Tecvîd ilmi, Kur’ân-ı kerîmin harflerinin mahreçleri ve sıfatları bakımından, güzel okunmasından ve harflerin sıfatlarının hakkını yerine getirmekle, Kur’ân-ı kerîmi tertîl üzere okumaktan bahseder.
(Tecvîd, lügatta bir nesneyi güzel hâle koymak demektir. Kırâat ve tecvîd âlimlerinin ıstılâhına göre, harflerin hakkını edâ eylemek manâsınadır.
Tertîl, harfleri ve kelimeleri açık bir şekilde okumak manâsınadır. Tertîl üzere okumak, lafızların manâsını kolaylıkla anlamayı sağlar. Sür’atli okumaktan bu fayda hâsıl olmaz.)
Harflerin sıfatları, “tefhîm”, “terkîk”, “idgâm”, “vakf”, “izhâr”, “ihfâ” ve benzerleri olan sıfatlardan ibârettir.
(Tefhîm, lügatda ta’zîm (büyültmek) manâsınadır. Tecvîd âlimleri ıstılâhında ise, harfi kalın okumak manâsına kullanılır.
Terkîk, lügatta bir şeyi yumuşatmak ve kelâmı güzel bir sûretle okumaktır. Tecvîd âlimleri ıstılâhında ise, harfi ince okumak manâsında kullanılır.
İdgâm, lügatta birşeyi birşeye dâhil etmek manâsınadır. Istılâhda sâkin harfi harekeli harfe bitiştirmek manâsınadır.
Vakf, lügatta habs ve imsak [alıkoymak, tutmak], ıstılâhda sesi kesmek manâsınadır.
İzhâr, lügatda bir şeyi âşikâr eylemek ma’nâsınadır. Tecvîd âlimleri ıstılâhına göre, iki harfin arasının birbirinden ayrılmasıdır.
İhfâ, lügatda bir şeyi setr etmek, gizlemek manâsınadır. Tecvîd âlimlerine göre, izhâr ile idgâm arasında bir hâldir.)
Tecvîd ilmi, kırâat ilminin semeresi ve netîcesidir. Bu ilme vâkıf olmak, mûsikî gibi, dil ile tekrâr etmek ve hocanın ağzından işiterek almak ve alıştırma yapmak ile elde edilen melekeden ibârettir.
Harflerin mahreçlerinin asılları üç uzuvdan ibârettir. Bu üç uzuv, boğaz, dil ve dudaktır. Bunlardan herbirinin evveli, ortası ve sonu bakımından, âlimlerin seçilen kavline göre, harflerin mahreçleri onyediye ulaşır.
Boğazdan çıkan harfler altı tânedir.
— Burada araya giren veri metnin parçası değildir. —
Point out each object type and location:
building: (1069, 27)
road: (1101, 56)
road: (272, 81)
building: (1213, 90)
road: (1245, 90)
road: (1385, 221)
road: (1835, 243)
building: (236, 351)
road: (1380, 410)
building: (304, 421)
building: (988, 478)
Boğazın en aşağısından “he” ve “hemze” harfleri, boğazın ortasından “ayn” ve “ha” harfleri, boğazın evvelinden de “gayn” ve “hı” harfleri çıkar. Bu altı harfe boğaz harfleri denir. Bu harfler hançerenin başında bulunan küçük dilin boğaza vurmasından hâsıl olur.
Bazı harfler de, dilin yanlarını, edrâs [öğütücü] denilen yan dişlere vurmaktan meydâna gelir. “dâd” harfi gibi.
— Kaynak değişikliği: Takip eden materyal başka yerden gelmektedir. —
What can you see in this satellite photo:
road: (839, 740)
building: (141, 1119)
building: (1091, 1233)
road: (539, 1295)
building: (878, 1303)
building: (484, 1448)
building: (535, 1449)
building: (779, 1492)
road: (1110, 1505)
Bazı harfler, dilin ortasının üst çeneye [damağa] vurulmasından meydâna gelir. “cim, şın, yâ” harfleri gibi.
Bazı harfler, iki dudağın yumulmasıyla meydâna gelir. “mim ve bâ” harfleri gibi.
Bir harfin mahrecini bilip okumakta kâide şudur: Okunacak harfin başına, esreli bir hemze getirilip, o harfin sonu sâkin yapıldığında, hangi yere rastlarsa mahreci orasıdır. Meselâ “bâ” harfi okunurken “ib” demek gibi. Bu harfin dudağa isâbet etmesinden dudak harfi olduğu anlaşılır.
Boğaz, dil ve dudaktan herbirinin önü, ortası ve sonunun ve yanlarının birer yere rastlaması sebebiyle, insan seslerinde çeşidli hâller meydâna gelir. Bu sebeble çeşidli harfler hâsıl olup, işitilirken birbirinden ayrılırlar.
Harfleri söylerken bütün insanlar aynı olmayıp, bir tâifeye âit olan bazı özel harfleri, diğer tâife telaffûz etmez.